First both subexpressions have to be evaluated. The evaluation of the literal E3is again trivial (gives a prvalue of value 10).

The evaluation of the (compound) assignment-expression E2 is done in the following steps:

1) The behavior of a += 1is equivalent to a = a + 1 but a is only evaluated once (§5.17/7). After evaluating the subexpressions a and 1 (in an arbitrary order), an lvalue-to-rvalue conversion is applied to a in order to read the value stored in a.

2) The values of a (which is 0) and of 1 are added (a + 1) and the result of this addition is a prvalue of value 1.

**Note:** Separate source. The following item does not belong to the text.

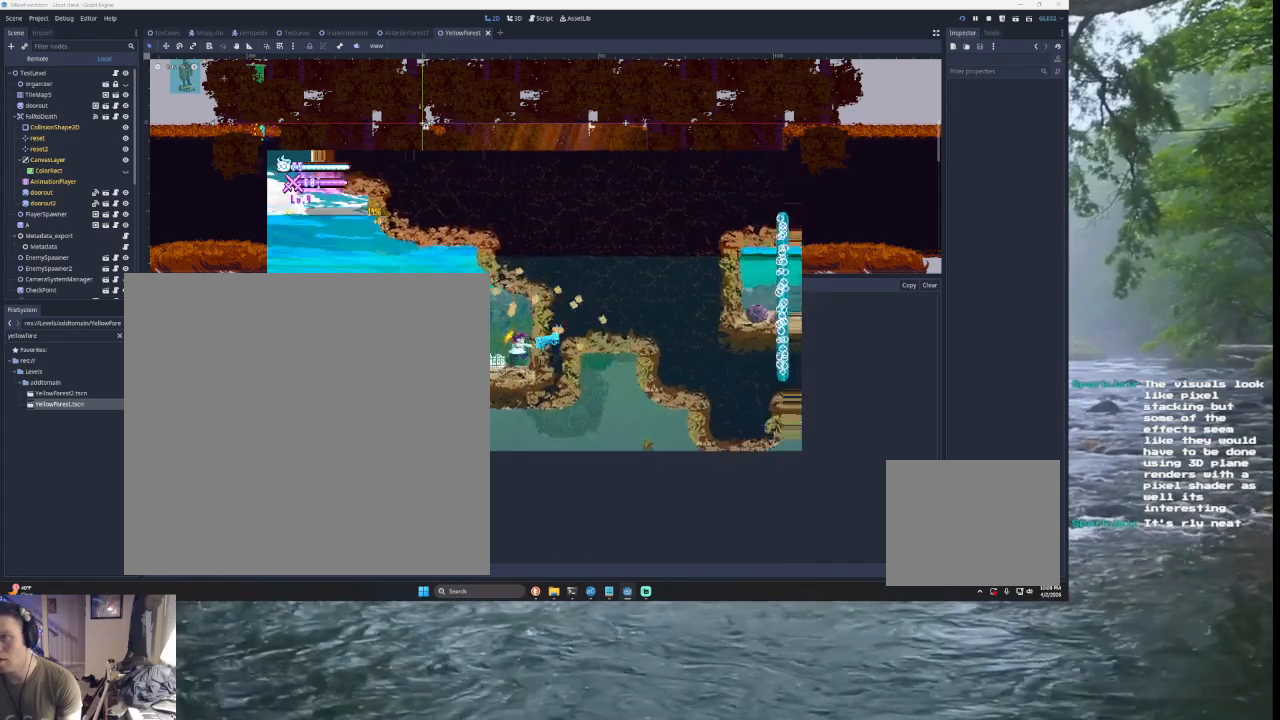
{"buttons": ["SQUARE"], "left_stick": "right", "right_stick": "center", "events": [[200, "SQUARE", "up"], [300, "TRIANGLE", "up"], [500, "SQUARE", "down"]]}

3) Before we can compute the result of the assignment a = a + 1 the value of the object the left operand refers to is replaced by the value of the right operand (§5.17/2). The result of E2 is then an lvalue refereing to the new value 1. Note that the side effect (updating the value of the left operand) is sequenced before the value computation of the assignment expression. This is §5.17/1 cited above.

Now that we have evaluated the subexpressions E2and E3, the value of the expression E2refers to is replaced by the value of E3, which is 10. Hence the result of E2 = E3 is an lvalue of value 10.

Finally, the value expression E1 refers to is replaced by the value of the expression E2 = E3, which we computed to be 10. Thus, the variable aends up to contain the value 10.

Since all these steps are well-defined, the whole expression yields a well-defined value.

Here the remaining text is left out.